Because of the lack of dermatology training among GPs, between 31 and 59 per cent of referrals to secondary care take place before a psoriasis diagnosis has even been made. There is significant variation in wait times for a first outpatient appointment in dermatology across England, ranging from 32 days to a potential delay of over 33 weeks for some psoriasis patients, according to the English Hospital Episode Statistics (HES) database. Crucial time is being lost for these patients who are at risk of developing comorbidities such as cardiovascular disease, obesity and diabetes if not adequately treated. With psoriasis, time is of the essence; once the condition is controlled, routine follow-ups may not be needed, and could even move to being fully initiated by the patient in times of need.

Considering the solutions

There are many solutions that can be introduced to assist primary care teams with diagnosing and managing psoriasis, including the use of screening tools and digital solutions such as tele-dermatology. The NHS Long Term Plan specifically mentions how technology can support specialist referrals in dermatology with photos and questionnaires, meaning some patients can be managed entirely digitally. Furthermore, artificial intelligence is becoming more and more widely used and there is ample opportunity for AI tools to be used in healthcare to improve patient outcomes, increase productivity across the system, and free up clinicians’ time.

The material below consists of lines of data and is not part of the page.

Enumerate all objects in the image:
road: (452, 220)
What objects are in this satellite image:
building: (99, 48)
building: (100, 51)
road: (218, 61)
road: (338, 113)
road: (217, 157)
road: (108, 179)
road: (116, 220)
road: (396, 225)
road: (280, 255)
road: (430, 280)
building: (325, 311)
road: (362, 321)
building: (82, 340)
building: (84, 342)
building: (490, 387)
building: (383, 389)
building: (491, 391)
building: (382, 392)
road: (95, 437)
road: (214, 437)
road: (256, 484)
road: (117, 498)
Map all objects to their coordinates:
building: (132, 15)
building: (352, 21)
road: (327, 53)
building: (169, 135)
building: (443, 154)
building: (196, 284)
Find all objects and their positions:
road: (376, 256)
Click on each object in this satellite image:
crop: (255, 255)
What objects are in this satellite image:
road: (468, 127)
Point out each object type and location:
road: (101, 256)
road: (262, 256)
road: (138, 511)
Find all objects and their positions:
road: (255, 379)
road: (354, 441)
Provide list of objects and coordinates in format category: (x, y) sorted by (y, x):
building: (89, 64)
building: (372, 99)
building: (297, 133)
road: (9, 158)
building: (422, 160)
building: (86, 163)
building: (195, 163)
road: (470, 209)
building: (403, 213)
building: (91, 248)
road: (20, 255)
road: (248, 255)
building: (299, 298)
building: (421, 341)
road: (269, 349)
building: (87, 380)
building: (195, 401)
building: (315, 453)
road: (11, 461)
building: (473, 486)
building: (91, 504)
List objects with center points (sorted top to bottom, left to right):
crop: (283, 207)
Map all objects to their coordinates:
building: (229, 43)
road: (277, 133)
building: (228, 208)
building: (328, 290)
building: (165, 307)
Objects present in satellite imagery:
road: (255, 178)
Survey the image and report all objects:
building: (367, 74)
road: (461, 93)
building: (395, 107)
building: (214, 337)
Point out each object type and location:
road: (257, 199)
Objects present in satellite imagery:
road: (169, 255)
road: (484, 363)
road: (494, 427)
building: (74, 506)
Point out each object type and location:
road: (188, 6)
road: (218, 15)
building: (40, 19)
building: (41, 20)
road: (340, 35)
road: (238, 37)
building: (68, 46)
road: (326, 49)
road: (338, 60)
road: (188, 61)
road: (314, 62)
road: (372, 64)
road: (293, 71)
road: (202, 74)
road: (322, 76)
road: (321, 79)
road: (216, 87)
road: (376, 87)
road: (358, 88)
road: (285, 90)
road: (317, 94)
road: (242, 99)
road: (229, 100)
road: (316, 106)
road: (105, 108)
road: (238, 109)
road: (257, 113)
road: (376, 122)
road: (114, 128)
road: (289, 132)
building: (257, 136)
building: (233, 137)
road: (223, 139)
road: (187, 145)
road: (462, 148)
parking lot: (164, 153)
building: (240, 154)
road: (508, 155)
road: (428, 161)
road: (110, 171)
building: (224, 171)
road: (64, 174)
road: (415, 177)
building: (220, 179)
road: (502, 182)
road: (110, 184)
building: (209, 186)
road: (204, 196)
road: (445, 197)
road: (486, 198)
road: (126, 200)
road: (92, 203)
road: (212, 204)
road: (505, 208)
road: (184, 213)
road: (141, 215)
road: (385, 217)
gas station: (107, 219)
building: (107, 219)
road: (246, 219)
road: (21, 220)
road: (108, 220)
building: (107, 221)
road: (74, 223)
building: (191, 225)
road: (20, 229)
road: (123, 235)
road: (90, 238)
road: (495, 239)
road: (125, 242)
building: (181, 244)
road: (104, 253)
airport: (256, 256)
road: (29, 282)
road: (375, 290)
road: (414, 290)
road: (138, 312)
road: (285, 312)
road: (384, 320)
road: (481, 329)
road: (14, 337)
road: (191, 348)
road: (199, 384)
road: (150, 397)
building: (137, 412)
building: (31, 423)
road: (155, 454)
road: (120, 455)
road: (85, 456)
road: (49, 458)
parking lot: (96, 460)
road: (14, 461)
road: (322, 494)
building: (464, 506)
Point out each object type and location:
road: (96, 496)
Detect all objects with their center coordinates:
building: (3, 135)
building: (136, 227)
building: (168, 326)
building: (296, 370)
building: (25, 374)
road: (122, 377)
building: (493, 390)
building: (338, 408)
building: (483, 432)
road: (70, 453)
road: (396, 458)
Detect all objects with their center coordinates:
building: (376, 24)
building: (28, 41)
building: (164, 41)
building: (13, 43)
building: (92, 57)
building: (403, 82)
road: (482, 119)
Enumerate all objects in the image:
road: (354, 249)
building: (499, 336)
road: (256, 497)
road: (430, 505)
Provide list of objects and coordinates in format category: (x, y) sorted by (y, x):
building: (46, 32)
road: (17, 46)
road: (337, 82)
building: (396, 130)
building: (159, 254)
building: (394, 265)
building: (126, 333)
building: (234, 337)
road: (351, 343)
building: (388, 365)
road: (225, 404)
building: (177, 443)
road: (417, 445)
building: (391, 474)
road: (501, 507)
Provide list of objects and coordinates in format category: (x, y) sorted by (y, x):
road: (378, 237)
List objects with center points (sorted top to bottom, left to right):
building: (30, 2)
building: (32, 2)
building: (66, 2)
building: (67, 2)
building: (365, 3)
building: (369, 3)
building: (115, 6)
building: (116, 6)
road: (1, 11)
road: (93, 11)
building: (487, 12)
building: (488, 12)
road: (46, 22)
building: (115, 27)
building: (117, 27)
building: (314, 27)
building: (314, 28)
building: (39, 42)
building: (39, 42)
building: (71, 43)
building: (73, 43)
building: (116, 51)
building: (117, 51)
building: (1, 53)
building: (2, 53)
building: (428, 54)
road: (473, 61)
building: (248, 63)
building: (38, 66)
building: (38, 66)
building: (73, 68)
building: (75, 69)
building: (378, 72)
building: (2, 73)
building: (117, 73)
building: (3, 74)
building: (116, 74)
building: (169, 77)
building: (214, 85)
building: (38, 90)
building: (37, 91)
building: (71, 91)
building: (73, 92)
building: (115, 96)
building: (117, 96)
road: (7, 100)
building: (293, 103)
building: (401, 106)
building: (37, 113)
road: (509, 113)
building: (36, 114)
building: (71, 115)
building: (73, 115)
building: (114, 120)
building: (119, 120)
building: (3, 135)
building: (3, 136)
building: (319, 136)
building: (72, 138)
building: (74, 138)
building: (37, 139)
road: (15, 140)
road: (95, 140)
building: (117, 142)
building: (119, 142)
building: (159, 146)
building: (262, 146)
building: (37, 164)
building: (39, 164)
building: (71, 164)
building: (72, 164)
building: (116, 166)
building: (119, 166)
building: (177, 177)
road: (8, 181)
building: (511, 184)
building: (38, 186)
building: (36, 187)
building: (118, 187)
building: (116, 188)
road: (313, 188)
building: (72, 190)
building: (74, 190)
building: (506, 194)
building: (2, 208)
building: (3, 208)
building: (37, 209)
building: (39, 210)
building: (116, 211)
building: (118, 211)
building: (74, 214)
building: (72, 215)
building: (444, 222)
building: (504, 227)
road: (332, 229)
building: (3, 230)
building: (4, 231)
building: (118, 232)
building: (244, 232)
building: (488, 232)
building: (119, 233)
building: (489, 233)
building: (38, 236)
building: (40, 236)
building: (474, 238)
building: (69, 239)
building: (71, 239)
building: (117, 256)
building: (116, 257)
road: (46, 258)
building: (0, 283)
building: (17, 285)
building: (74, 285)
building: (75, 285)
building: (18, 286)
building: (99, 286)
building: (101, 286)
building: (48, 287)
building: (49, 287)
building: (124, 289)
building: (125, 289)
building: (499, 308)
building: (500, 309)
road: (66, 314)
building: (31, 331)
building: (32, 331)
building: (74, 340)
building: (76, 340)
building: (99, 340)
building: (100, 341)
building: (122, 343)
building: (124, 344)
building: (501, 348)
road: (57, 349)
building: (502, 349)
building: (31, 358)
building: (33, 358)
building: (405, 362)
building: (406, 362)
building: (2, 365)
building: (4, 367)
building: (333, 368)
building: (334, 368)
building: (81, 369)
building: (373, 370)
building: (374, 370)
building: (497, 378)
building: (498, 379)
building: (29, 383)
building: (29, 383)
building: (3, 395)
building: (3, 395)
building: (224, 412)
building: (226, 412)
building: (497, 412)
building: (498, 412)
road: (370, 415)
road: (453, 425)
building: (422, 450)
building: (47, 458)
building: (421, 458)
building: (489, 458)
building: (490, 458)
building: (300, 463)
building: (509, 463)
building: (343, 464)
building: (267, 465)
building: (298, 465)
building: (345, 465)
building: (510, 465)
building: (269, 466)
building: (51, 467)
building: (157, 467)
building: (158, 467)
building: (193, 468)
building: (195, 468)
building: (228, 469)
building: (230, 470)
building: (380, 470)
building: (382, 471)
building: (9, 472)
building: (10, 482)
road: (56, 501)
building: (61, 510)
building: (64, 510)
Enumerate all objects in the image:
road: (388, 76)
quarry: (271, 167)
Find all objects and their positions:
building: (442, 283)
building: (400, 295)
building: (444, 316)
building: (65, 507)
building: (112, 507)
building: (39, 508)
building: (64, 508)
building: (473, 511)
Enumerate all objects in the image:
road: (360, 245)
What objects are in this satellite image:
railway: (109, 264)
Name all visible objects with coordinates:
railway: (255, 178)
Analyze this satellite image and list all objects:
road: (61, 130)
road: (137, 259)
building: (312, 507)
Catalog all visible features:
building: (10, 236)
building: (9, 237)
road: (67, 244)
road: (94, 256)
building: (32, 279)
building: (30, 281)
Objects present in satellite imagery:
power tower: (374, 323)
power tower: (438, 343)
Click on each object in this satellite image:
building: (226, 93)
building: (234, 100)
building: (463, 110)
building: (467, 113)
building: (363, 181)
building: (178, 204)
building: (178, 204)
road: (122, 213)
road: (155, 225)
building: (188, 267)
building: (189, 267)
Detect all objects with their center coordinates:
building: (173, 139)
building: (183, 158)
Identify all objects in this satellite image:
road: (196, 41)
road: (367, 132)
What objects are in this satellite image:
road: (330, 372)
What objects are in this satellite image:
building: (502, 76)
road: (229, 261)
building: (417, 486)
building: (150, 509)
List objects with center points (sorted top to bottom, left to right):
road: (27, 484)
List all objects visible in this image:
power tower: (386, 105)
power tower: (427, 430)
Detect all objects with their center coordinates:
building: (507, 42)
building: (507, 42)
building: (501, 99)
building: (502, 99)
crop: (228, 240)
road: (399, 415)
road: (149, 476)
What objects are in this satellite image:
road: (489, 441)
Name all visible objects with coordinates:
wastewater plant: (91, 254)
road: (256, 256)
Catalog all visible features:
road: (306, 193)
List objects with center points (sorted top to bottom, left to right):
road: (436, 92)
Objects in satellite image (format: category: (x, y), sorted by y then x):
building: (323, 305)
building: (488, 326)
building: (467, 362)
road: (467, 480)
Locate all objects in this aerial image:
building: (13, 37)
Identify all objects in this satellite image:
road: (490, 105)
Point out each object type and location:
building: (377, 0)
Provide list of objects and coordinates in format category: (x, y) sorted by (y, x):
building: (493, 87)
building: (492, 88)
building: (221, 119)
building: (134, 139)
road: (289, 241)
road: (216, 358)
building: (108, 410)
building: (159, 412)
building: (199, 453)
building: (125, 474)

Dr Stephanie Gallard, general practitioner with special interest for the Dermatology Integrated Clinical Assessment and Treatment Service at Liverpool University Hospital Foundation Trust, says: “The implementation of tele-dermatology services, providing the ability to triage photographic images and safely screen out the 30-50 per cent of patients with clinically benign lesions who require no further investigations is proving highly beneficial.

“Most trusts in England now utilise this pathway, which gives a decision within 72 hours and spares patients with benign lesions an anxious wait for a dermatology appointment. Saved medical resource can be directed to other clinics. The use of AI to triage images will aid this process further, with at least six trusts across the UK already using such technology.”

Additionally, supporting GPs and nurses with access to specialist advice and guidance, creating shared learning opportunities, and establishing GP champions could all help to train primary care health professionals to manage more psoriasis cases within their clinics. Training schemes for GPs, nurses and pharmacists must also include dermatology, and pharmacists should be encouraged and empowered to manage common skin conditions such as fungal infections and warts to reduce the burden on GP surgeries and free up time to deal with more serious cases. The pharmaceutical industry can support the NHS with implementing training programmes like this, and should make every effort to collaborate with healthcare services in future to help facilitate progress.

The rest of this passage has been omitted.